Rodney loved his son, Nathan Prince, and his daughter, Layne Prince, and his grandson, Hunter Chapman. He would do anything and everything for them and taught them how to grow up in the world and to be strong and survive. Nathan and Layne will tell you themselves that their father raised them very well and was always right there if they needed him in any way.

Rodney loved his friends as well, and he never met a stranger. Everyone loved Rodney, and most people called him “Coot Dog.” He had friends in every walk of life because it didn’t matter to him—he thought you were important as a person. He had deer hunting friends, four-wheeler friends, NASCAR friends, dune buggy riding friends, swimming at the creek or river friends, and more friends than you could imagine. This is why he had so many friends is because of the great person that he was. He would always make you laugh and smile and was so full of life. He is famous for his dance moves and the watermelon crawl that he could do so well. Rodney was a very unique person, and that is why everyone loved him.

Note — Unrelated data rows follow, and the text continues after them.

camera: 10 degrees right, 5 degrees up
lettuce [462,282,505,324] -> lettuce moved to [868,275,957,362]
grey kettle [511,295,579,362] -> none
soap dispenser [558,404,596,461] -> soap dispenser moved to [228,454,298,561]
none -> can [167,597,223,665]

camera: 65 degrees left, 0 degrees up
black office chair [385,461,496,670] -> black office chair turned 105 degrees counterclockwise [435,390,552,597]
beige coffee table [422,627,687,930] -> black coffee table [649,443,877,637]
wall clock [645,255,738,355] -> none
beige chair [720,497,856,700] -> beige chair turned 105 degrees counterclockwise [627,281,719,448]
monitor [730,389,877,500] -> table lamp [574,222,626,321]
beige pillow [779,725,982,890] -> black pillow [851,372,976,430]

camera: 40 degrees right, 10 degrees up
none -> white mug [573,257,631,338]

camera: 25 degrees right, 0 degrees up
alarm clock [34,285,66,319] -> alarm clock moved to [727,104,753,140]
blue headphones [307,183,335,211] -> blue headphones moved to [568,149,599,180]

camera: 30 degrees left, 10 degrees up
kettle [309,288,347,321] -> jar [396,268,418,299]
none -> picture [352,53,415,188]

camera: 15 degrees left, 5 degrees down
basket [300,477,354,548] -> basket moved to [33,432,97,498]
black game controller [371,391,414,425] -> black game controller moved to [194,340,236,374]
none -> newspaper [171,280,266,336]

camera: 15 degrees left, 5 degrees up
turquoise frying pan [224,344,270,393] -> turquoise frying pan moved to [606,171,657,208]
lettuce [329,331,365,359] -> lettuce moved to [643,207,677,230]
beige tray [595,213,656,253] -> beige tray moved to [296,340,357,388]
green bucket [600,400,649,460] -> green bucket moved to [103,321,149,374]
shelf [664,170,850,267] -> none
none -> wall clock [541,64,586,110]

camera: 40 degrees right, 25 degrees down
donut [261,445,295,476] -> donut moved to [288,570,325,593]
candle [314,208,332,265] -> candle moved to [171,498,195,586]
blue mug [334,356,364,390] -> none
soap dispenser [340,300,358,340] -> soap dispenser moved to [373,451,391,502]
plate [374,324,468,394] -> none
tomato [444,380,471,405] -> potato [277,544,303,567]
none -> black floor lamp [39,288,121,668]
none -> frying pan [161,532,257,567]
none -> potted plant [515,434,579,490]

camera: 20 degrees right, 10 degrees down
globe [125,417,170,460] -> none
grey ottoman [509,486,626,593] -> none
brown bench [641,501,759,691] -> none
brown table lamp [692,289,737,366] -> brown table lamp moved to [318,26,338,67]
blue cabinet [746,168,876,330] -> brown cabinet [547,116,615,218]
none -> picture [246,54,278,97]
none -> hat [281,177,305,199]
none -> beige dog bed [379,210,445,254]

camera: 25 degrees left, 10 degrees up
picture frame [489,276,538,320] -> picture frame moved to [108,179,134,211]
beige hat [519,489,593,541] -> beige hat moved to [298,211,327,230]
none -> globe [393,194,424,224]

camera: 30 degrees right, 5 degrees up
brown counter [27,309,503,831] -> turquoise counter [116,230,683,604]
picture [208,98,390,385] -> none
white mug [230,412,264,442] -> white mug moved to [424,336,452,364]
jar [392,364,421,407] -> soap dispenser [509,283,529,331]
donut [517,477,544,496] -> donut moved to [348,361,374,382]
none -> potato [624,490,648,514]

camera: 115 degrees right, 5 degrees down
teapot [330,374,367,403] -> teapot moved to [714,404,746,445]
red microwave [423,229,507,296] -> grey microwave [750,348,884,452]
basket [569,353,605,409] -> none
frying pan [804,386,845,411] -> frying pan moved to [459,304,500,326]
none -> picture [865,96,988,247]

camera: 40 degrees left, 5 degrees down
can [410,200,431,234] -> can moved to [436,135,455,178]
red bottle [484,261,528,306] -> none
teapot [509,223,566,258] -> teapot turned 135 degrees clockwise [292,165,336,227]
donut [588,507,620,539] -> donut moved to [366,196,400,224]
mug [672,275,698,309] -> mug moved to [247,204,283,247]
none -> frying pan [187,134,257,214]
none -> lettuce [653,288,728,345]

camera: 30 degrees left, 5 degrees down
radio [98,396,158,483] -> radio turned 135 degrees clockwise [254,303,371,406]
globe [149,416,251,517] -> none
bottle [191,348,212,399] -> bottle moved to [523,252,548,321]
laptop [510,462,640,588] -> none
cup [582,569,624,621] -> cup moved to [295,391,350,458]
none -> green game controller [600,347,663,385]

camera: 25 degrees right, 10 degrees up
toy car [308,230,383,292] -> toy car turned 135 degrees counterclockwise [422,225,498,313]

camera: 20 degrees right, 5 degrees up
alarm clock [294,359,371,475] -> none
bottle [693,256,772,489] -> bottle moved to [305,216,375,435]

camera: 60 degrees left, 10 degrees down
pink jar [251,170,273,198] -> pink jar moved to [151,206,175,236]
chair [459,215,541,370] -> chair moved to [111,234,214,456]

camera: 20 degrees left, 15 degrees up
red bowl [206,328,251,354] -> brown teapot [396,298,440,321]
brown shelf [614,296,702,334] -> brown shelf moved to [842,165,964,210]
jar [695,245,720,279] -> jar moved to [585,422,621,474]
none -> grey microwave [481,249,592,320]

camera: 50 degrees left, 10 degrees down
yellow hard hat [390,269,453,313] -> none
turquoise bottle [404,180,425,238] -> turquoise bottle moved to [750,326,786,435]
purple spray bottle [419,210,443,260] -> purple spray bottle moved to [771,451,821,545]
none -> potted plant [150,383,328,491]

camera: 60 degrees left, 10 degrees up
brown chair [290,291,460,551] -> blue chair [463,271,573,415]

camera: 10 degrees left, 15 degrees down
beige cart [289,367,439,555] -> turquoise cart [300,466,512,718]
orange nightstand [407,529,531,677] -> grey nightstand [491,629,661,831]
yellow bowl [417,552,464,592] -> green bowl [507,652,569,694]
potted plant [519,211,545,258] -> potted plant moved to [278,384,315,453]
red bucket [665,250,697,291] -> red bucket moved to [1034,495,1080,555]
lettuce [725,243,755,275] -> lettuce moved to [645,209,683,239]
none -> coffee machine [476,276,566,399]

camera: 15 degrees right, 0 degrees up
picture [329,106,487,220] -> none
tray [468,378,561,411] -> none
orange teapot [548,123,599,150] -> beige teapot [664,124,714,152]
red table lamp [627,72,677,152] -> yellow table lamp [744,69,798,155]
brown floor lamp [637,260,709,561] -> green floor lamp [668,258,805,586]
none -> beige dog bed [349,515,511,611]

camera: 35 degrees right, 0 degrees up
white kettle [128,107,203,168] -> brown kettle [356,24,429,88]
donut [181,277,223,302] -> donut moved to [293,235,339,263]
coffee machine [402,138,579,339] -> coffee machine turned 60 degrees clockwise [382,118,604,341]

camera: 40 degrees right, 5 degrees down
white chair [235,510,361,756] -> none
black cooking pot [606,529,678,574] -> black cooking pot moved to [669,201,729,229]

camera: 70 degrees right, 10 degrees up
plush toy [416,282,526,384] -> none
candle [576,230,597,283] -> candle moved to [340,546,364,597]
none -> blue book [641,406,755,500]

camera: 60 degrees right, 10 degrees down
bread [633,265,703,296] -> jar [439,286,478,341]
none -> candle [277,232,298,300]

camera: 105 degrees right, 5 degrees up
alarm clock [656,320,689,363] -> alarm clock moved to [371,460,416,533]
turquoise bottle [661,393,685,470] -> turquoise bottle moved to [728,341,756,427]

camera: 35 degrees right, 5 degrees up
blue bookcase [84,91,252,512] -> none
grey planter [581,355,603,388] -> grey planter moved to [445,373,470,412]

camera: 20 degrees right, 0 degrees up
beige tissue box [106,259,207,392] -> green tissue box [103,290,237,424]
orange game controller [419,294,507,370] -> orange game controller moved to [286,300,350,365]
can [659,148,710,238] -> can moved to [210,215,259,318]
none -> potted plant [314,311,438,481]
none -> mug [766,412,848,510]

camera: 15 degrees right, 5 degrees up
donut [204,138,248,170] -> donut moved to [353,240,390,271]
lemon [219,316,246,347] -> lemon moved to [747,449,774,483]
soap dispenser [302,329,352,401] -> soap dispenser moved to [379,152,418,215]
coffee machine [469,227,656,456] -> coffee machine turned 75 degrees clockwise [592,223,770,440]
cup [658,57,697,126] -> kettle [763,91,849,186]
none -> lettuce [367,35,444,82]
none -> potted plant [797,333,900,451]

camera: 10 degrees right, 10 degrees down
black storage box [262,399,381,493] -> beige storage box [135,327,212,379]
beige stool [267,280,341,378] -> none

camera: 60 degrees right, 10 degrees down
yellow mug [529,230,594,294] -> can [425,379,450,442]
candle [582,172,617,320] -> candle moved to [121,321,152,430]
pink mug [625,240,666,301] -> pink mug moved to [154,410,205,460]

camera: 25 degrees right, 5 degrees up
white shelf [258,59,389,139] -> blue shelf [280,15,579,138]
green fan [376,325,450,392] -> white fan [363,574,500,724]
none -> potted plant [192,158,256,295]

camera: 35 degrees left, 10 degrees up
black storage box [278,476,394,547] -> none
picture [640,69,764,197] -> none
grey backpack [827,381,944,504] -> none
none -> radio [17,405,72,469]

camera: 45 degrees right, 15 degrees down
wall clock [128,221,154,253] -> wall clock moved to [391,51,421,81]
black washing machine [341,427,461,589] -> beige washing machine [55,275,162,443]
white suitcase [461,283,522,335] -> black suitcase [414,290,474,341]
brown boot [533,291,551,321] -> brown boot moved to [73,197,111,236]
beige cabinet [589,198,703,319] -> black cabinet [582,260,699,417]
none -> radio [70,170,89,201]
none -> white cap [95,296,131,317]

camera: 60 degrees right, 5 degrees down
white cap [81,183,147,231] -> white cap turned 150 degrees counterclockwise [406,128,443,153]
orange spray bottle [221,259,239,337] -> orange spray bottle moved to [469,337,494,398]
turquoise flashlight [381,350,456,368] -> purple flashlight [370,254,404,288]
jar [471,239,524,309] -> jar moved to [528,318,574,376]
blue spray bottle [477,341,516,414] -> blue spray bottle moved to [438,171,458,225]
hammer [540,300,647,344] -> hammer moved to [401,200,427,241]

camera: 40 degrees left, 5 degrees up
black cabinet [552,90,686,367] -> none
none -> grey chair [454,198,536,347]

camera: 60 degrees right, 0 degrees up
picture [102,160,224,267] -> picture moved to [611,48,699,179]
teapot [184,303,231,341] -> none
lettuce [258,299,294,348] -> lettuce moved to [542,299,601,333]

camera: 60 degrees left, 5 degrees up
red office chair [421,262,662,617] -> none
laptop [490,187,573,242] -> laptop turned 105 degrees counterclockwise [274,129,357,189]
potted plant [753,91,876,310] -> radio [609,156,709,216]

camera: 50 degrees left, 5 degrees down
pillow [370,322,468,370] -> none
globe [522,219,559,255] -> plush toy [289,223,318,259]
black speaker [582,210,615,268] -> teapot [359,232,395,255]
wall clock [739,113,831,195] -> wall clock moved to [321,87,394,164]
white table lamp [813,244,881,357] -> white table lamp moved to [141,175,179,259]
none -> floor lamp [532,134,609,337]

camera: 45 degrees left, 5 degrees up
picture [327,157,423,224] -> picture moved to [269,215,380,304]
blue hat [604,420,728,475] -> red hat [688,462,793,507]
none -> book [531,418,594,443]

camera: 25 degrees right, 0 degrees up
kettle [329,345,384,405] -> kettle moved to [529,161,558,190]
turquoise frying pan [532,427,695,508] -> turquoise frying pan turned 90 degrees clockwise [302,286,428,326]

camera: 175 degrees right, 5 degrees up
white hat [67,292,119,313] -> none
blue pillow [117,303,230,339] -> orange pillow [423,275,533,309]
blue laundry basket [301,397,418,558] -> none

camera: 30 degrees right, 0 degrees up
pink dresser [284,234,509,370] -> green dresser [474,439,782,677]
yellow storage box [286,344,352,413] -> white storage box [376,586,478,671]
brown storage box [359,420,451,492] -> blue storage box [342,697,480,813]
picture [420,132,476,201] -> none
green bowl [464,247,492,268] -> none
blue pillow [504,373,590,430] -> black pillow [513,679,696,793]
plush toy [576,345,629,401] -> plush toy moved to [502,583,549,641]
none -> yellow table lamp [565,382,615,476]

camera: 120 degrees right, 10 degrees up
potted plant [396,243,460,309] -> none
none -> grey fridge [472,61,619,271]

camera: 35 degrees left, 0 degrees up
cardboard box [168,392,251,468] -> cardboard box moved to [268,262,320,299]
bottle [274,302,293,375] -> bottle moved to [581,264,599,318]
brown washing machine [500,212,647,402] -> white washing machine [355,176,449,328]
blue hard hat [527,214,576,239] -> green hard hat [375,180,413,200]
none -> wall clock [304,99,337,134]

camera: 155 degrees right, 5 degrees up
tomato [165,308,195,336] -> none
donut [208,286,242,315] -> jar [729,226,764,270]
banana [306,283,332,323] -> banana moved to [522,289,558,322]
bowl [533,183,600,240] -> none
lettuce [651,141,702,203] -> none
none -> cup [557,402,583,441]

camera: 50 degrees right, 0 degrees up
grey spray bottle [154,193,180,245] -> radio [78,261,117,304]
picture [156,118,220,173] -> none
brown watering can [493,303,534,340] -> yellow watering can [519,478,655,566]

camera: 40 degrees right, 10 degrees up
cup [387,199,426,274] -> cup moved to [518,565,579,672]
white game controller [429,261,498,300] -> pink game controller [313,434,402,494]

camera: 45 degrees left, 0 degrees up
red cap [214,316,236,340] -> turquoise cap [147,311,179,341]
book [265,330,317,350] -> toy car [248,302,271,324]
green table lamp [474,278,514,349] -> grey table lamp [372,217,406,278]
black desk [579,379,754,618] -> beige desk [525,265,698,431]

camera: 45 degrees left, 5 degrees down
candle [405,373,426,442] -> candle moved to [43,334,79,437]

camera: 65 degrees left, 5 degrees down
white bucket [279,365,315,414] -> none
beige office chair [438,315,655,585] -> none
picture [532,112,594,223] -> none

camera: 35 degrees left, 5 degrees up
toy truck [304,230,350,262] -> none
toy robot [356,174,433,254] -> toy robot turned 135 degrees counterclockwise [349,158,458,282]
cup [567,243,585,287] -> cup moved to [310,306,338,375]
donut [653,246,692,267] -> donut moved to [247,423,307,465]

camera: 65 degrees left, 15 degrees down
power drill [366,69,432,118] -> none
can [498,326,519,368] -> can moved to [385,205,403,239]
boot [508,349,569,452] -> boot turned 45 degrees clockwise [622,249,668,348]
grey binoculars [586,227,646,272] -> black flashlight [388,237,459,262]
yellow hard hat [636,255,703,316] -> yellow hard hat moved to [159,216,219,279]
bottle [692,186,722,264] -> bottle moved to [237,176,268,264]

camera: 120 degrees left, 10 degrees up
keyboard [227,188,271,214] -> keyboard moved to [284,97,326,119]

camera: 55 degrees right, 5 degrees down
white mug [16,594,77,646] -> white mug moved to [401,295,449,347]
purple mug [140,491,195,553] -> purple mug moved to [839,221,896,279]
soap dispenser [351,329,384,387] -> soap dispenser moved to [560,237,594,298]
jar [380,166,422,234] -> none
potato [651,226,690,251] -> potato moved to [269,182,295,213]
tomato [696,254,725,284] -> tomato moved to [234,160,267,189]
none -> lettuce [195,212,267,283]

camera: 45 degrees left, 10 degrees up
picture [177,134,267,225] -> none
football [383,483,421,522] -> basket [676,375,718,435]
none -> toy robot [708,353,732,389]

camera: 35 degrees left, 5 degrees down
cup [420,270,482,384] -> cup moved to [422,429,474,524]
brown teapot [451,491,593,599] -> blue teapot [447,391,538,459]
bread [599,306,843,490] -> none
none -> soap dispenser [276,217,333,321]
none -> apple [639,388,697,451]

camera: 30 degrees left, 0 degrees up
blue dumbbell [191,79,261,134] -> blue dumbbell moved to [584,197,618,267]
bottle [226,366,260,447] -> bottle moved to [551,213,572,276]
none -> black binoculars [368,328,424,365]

Rodney left his family and friends on Thursday, July 19 at 6:25 p.m. when he died in a dune buggy accident on County Road 232 near his home. He had just come in from work and went to the store to get some gas in his buggy, but he never made it back home. He was buried by his family and friends Sunday, July 22 at Liberty Hill Baptist Church, the same church he was baptized in when he was a young boy. Rodney died that afternoon, but he will always be with us and his legacy will go on forever. It was mentioned by a friend right after Rodney was laid to rest: I bet when Rodney walked through the pearly gates of heaven, he looked around and said, “Coot Dog’s in the house!”